▸ **TASK STATEMENT**
Every line that contains the word "Page" should be copied from the records below.

▸ **PROVIDED DATA**
<<<<

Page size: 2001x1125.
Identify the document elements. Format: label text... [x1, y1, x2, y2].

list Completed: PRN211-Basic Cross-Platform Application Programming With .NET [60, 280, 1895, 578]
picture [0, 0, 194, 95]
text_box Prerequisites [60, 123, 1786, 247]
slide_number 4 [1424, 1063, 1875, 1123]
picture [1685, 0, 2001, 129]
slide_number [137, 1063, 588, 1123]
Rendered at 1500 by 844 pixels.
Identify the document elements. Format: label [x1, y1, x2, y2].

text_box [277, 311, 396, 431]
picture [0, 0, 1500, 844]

>>>>
<<<<

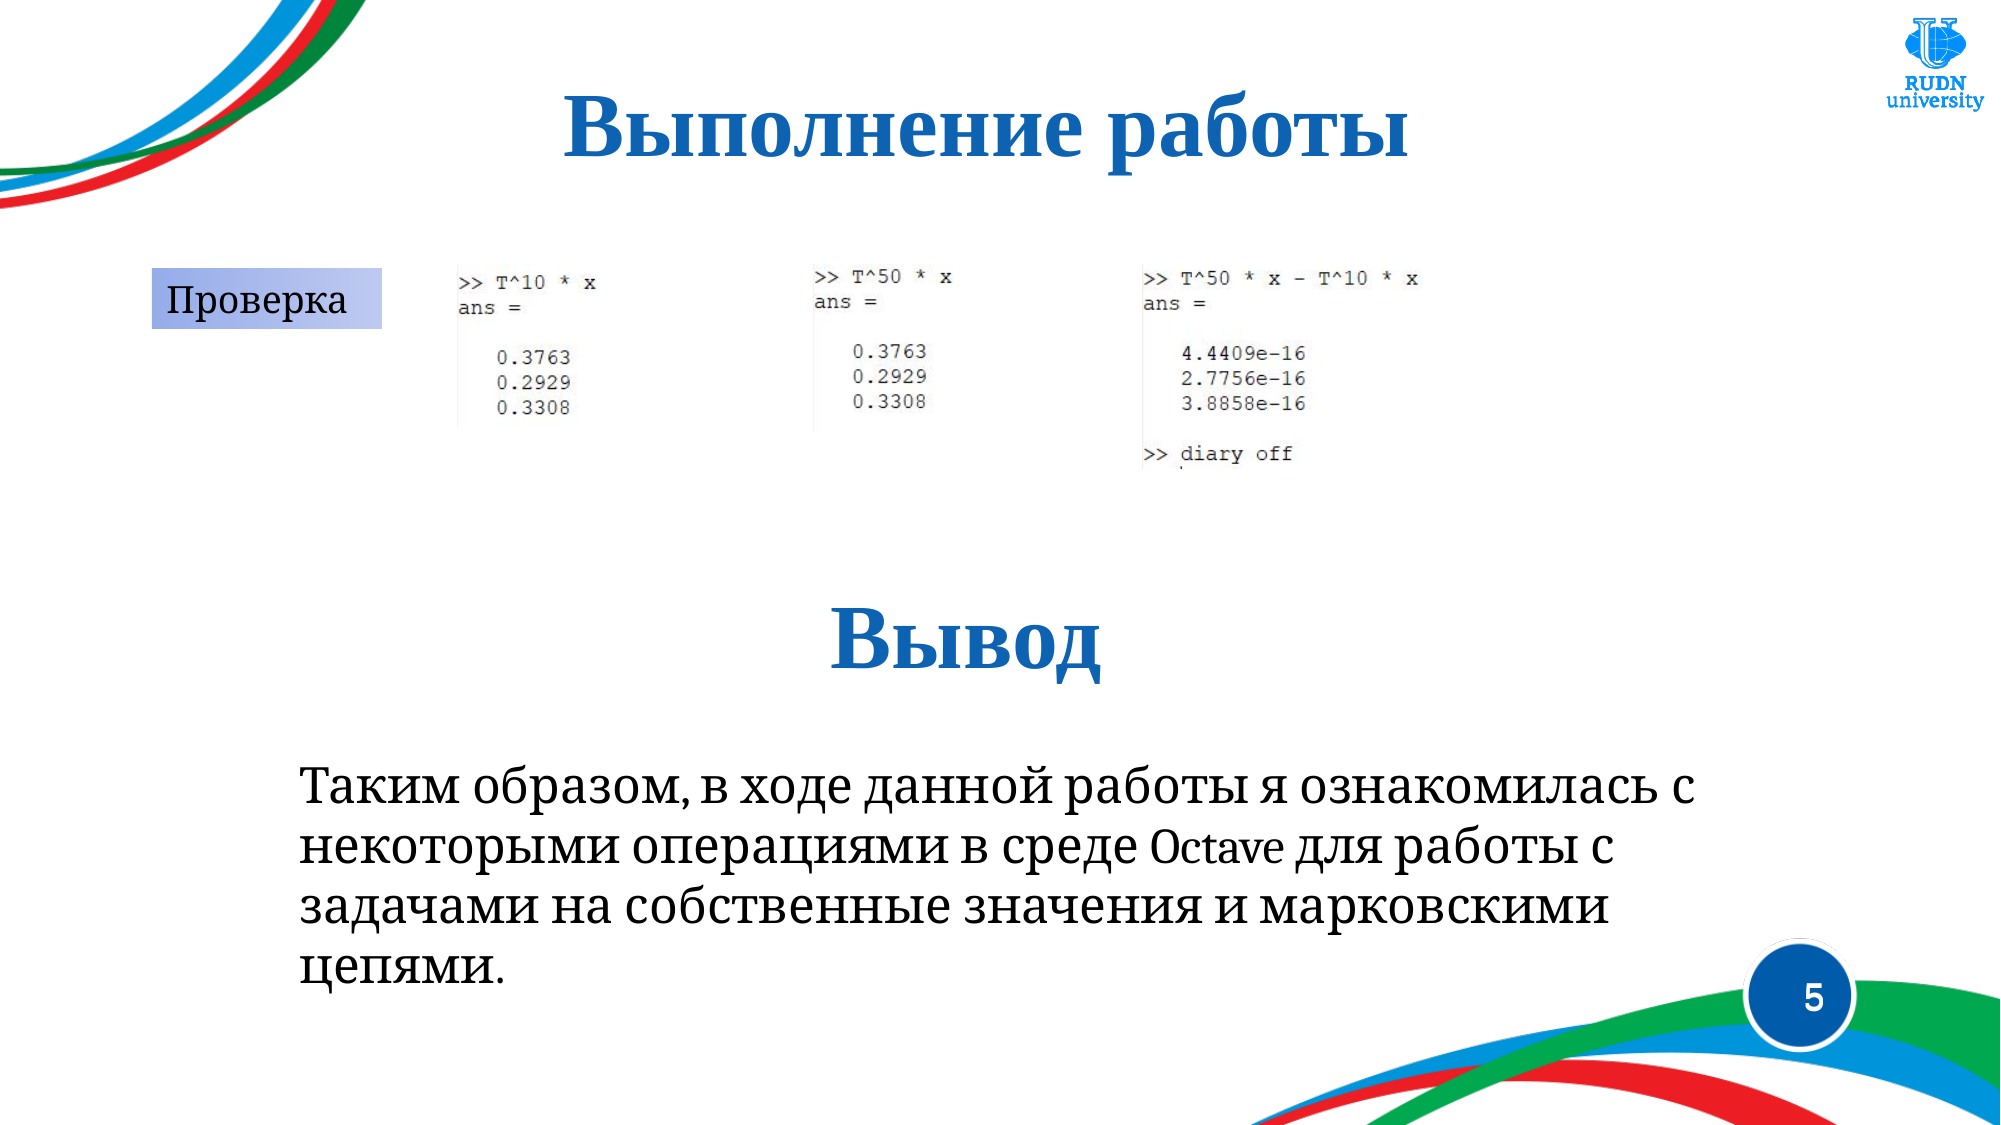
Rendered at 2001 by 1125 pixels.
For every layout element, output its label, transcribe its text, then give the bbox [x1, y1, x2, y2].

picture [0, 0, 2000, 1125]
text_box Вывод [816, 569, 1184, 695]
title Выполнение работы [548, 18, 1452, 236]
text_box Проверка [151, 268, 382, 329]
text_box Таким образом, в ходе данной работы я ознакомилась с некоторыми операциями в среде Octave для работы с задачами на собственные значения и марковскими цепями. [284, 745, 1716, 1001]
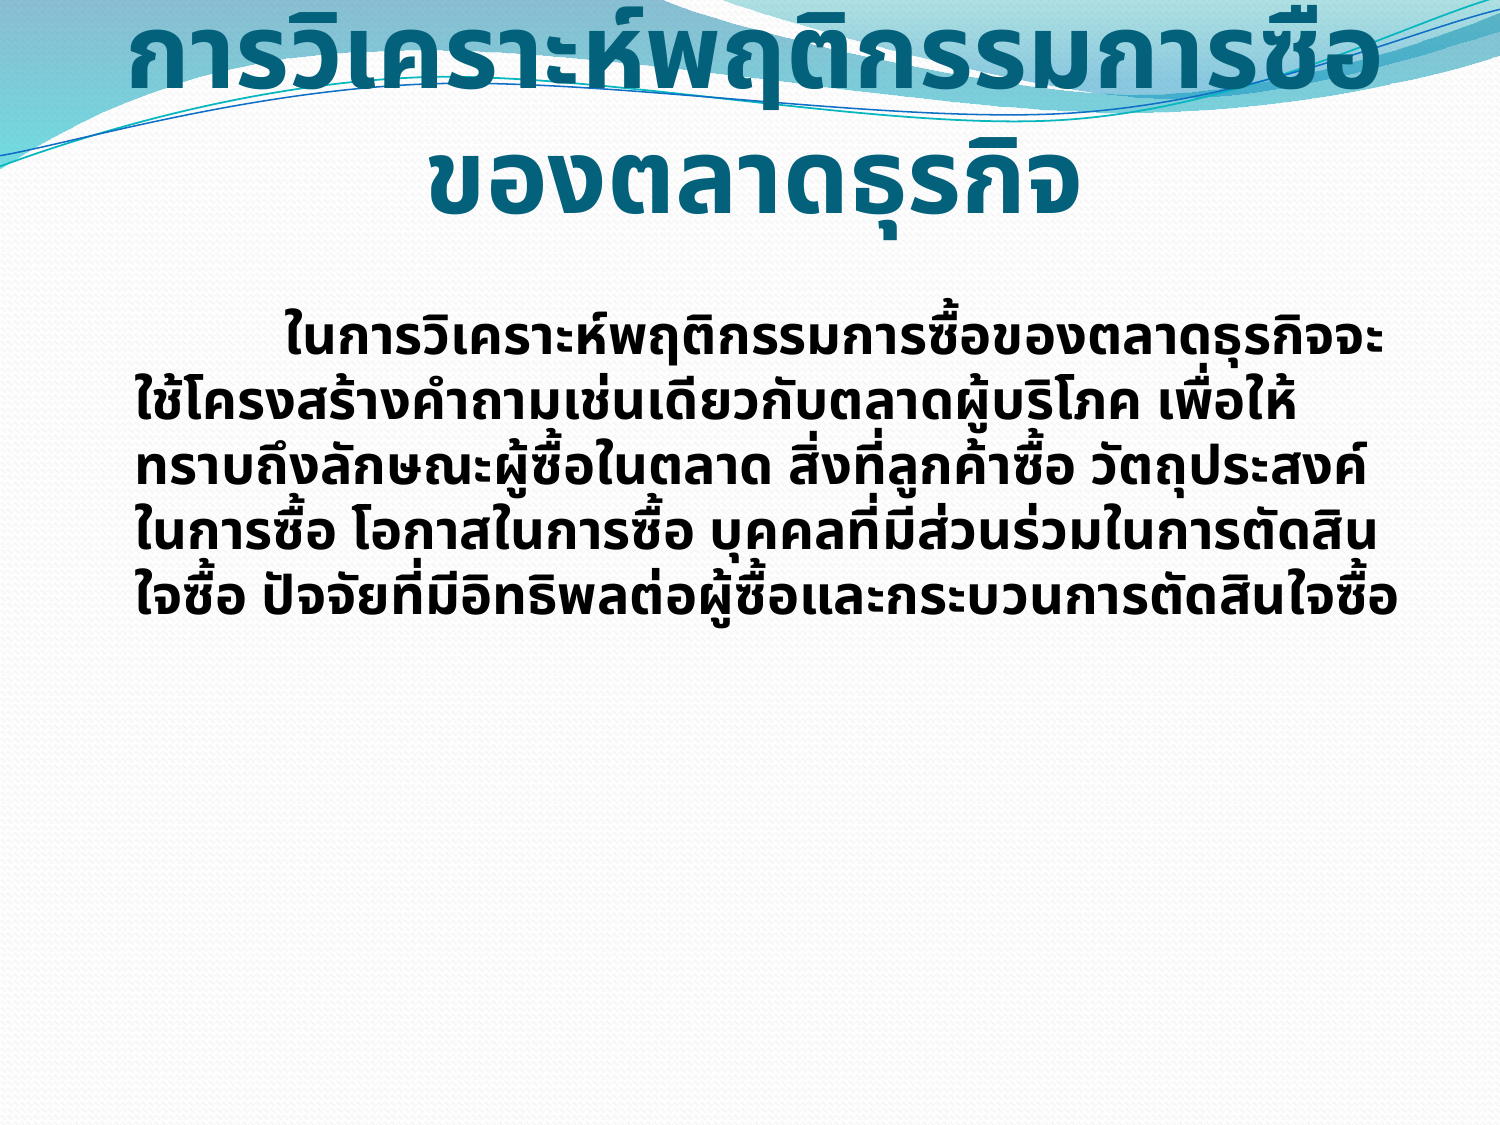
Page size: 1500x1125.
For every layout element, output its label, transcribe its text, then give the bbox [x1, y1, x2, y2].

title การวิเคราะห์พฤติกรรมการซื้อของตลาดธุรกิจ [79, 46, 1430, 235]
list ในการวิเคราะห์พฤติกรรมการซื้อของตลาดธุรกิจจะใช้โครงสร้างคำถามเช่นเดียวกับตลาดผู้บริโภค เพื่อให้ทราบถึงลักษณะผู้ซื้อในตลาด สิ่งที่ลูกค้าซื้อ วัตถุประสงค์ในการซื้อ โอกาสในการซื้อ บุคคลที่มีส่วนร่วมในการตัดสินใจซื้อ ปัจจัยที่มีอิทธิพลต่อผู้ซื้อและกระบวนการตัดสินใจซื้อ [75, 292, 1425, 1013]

>>>>

▸ **OUTPUT OF THE EXERCISE**
Page size: 2001x1125.
Page size: 1500x1125.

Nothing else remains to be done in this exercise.